STATED GOAL A: In the forum post about the storage node error, which column name does the migration log report as a duplicate?

PAGE EXTRACT:
######

Just a new DB error

JWvdV · May 8, 2024, 6:44am

Today, my node turned out not to work anymore after restart. Log is showing this:

2024-05-08T06:56:21Z    INFO    db.migration.26 Add Trash column to pieceExpirationDB            {"Process": "storagenode"}
2024-05-08T06:56:21Z    ERROR   failure during run      {"Process": "storagenode", "error": "Error migrating tables for database on storagenode: migrate: v26: duplicate column name: trash\n\tstorj.io/storj/private/migrate.(*Migration).Run:212\n\tstorj.io/storj/storagenode/storagenodedb.(*DB).MigrateToLatest:387\n\tmain.cmdRun:98\n\tmain.newRunCmd.func1:33\n\tstorj.io/common/process.cleanup.func1.4:393\n\tstorj.io/common/process.cleanup.func1:411\n\tgithub.com/spf13/cobra.(*Command).execute:983\n\tgithub.com/spf13/cobra.(*Command).ExecuteC:1115\n\tgithub.com/spf13/cobra.(*Command).Execute:1039\n\tstorj.io/common/process.ExecWithCustomOptions:112\n\tmain.main:34\n\truntime.main:267", "errorVerbose": "Error migrating tables for database on storagenode: migrate: v26: duplicate column name: trash\n\tstorj.io/storj/private/migrate.(*Migration).Run:212\n\tstorj.io/storj/storagenode/storagenodedb.(*DB).MigrateToLatest:387\n\tmain.cmdRun:98\n\tmain.newRunCmd.func1:33\n\tstorj.io/common/process.cleanup.func1.4:393\n\tstorj.io/common/process.cleanup.func1:411\n\tgithub.com/spf13/cobra.(*Command).execute:983\n\tgithub.com/spf13/cobra.(*Command).ExecuteC:1115\n\tgithub.com/spf13/cobra.(*Command).Execute:1039\n\tstorj.io/common/process.ExecWithCustomOptions:112\n\tmain.main:34\n\truntime.main:267\n\tmain.cmdRun:100\n\tmain.newRunCmd.func1:33\n\tstorj.io/common/process.cleanup.func1.4:393\n\tstorj.io/common/process.cleanup.func1:411\n\tgithub.com/spf13/cobra.(*Command).execute:983\n\tgithub.com/spf13/cobra.(*Command).ExecuteC:1115\n\tgithub.com/spf13/cobra.(*Command).Execute:1039\n\tstorj.io/common/process.ExecWithCustomOptions:112\n\tmain.main:34\n\truntime.main:267"}
Error: Error migrating tables for database on storagenode: migrate: v26: duplicate column name: trash
        storj.io/storj/private/migrate.(*Migration).Run:212
        storj.io/storj/storagenode/storagenodedb.(*DB).MigrateToLatest:387
        main.cmdRun:98
        main.newRunCmd.func1:33
        storj.io/common/process.cleanup.func1.4:393
        storj.io/common/process.cleanup.func1:411
        github.com/spf13/cobra.(*Command).execute:983
        github.com/spf13/cobra.(*Command).ExecuteC:1115
        github.com/spf13/cobra.(*Command).Execute:1039
        storj.io/common/process.ExecWithCustomOptions:112
        main.main:34
        runtime.main:267
2024-05-08 06:56:21,181 INFO exited: storagenode (exit status 1; not expected)

######

STATED GOAL B: Reproduce the records, starting at the first line and ending at the line that contains "scientific name: Austroagrion watsoni", with "common name" renamed to "vernacular name" throughout and all else unchanged.

######

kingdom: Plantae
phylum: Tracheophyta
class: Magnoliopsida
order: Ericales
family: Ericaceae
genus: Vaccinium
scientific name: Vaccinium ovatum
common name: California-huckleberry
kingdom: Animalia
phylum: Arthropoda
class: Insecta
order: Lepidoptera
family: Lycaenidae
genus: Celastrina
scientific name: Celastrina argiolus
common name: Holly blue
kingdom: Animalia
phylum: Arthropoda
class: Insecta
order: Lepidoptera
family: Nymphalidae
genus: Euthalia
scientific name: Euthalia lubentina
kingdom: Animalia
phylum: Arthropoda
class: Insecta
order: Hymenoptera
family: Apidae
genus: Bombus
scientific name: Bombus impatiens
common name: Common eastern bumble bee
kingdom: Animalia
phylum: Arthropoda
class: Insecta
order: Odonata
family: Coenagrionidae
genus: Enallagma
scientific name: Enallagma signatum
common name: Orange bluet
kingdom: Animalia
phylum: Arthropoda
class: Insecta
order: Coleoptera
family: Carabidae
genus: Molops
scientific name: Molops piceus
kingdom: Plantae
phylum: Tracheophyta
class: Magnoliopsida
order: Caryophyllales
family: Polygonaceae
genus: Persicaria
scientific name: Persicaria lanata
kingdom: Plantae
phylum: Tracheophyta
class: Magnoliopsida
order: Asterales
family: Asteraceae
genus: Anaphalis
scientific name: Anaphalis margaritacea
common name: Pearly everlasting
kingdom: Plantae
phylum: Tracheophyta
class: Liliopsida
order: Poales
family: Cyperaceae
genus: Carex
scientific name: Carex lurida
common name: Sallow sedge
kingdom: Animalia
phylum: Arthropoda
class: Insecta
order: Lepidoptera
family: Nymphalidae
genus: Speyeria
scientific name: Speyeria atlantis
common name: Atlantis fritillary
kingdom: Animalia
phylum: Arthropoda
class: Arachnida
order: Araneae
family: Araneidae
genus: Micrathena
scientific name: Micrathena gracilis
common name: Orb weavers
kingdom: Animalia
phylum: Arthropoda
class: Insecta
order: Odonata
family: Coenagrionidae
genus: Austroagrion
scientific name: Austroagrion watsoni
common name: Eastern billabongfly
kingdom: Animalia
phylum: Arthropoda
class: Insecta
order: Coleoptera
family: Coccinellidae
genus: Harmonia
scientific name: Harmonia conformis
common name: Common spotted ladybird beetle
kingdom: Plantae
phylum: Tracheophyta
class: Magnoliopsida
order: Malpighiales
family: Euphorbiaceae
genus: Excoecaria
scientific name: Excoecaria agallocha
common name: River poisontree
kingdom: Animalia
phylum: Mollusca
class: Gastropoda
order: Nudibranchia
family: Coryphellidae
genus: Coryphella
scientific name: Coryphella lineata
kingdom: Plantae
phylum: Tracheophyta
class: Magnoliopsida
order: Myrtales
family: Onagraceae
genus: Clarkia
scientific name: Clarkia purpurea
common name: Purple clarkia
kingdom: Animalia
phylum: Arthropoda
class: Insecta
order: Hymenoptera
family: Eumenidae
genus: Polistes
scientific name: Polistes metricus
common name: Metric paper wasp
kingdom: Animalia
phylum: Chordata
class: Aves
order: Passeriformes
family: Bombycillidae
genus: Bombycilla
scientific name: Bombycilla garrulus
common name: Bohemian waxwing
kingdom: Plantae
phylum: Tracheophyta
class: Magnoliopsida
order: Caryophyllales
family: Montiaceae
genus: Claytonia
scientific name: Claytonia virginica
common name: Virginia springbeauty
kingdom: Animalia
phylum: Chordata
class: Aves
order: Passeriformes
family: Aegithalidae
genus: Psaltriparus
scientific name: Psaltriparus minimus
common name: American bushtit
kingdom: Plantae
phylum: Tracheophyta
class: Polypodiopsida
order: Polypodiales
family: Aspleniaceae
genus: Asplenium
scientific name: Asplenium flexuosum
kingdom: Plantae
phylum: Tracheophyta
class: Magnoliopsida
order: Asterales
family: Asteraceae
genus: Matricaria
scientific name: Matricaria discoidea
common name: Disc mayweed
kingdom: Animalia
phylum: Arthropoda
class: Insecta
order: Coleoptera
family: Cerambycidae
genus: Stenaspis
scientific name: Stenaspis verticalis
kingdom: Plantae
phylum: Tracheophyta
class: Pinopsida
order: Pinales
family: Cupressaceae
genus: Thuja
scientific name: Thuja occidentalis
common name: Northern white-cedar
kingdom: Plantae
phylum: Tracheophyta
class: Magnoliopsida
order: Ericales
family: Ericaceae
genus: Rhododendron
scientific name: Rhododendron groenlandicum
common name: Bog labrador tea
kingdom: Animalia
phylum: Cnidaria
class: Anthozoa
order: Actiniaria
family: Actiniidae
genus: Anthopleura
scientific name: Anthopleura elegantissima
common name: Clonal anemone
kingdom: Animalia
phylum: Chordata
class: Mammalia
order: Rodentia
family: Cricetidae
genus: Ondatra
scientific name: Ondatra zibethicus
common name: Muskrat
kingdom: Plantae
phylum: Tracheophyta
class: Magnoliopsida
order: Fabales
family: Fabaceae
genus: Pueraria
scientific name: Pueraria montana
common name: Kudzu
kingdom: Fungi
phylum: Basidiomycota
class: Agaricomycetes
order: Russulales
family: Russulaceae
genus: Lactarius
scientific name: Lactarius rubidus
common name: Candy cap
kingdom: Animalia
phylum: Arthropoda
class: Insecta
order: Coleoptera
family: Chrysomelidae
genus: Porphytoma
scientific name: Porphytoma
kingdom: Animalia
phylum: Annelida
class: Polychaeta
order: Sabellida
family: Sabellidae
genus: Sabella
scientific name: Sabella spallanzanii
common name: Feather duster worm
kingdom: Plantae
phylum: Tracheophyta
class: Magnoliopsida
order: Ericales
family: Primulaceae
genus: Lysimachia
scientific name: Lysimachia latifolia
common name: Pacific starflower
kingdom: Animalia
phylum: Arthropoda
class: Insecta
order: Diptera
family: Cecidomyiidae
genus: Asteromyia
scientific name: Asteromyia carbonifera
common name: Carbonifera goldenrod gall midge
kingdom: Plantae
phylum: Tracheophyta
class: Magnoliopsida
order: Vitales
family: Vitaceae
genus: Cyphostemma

######

CORRECT OUTPUT A: trash

CORRECT OUTPUT B:
kingdom: Plantae
phylum: Tracheophyta
class: Magnoliopsida
order: Ericales
family: Ericaceae
genus: Vaccinium
scientific name: Vaccinium ovatum
vernacular name: California-huckleberry
kingdom: Animalia
phylum: Arthropoda
class: Insecta
order: Lepidoptera
family: Lycaenidae
genus: Celastrina
scientific name: Celastrina argiolus
vernacular name: Holly blue
kingdom: Animalia
phylum: Arthropoda
class: Insecta
order: Lepidoptera
family: Nymphalidae
genus: Euthalia
scientific name: Euthalia lubentina
kingdom: Animalia
phylum: Arthropoda
class: Insecta
order: Hymenoptera
family: Apidae
genus: Bombus
scientific name: Bombus impatiens
vernacular name: Common eastern bumble bee
kingdom: Animalia
phylum: Arthropoda
class: Insecta
order: Odonata
family: Coenagrionidae
genus: Enallagma
scientific name: Enallagma signatum
vernacular name: Orange bluet
kingdom: Animalia
phylum: Arthropoda
class: Insecta
order: Coleoptera
family: Carabidae
genus: Molops
scientific name: Molops piceus
kingdom: Plantae
phylum: Tracheophyta
class: Magnoliopsida
order: Caryophyllales
family: Polygonaceae
genus: Persicaria
scientific name: Persicaria lanata
kingdom: Plantae
phylum: Tracheophyta
class: Magnoliopsida
order: Asterales
family: Asteraceae
genus: Anaphalis
scientific name: Anaphalis margaritacea
vernacular name: Pearly everlasting
kingdom: Plantae
phylum: Tracheophyta
class: Liliopsida
order: Poales
family: Cyperaceae
genus: Carex
scientific name: Carex lurida
vernacular name: Sallow sedge
kingdom: Animalia
phylum: Arthropoda
class: Insecta
order: Lepidoptera
family: Nymphalidae
genus: Speyeria
scientific name: Speyeria atlantis
vernacular name: Atlantis fritillary
kingdom: Animalia
phylum: Arthropoda
class: Arachnida
order: Araneae
family: Araneidae
genus: Micrathena
scientific name: Micrathena gracilis
vernacular name: Orb weavers
kingdom: Animalia
phylum: Arthropoda
class: Insecta
order: Odonata
family: Coenagrionidae
genus: Austroagrion
scientific name: Austroagrion watsoni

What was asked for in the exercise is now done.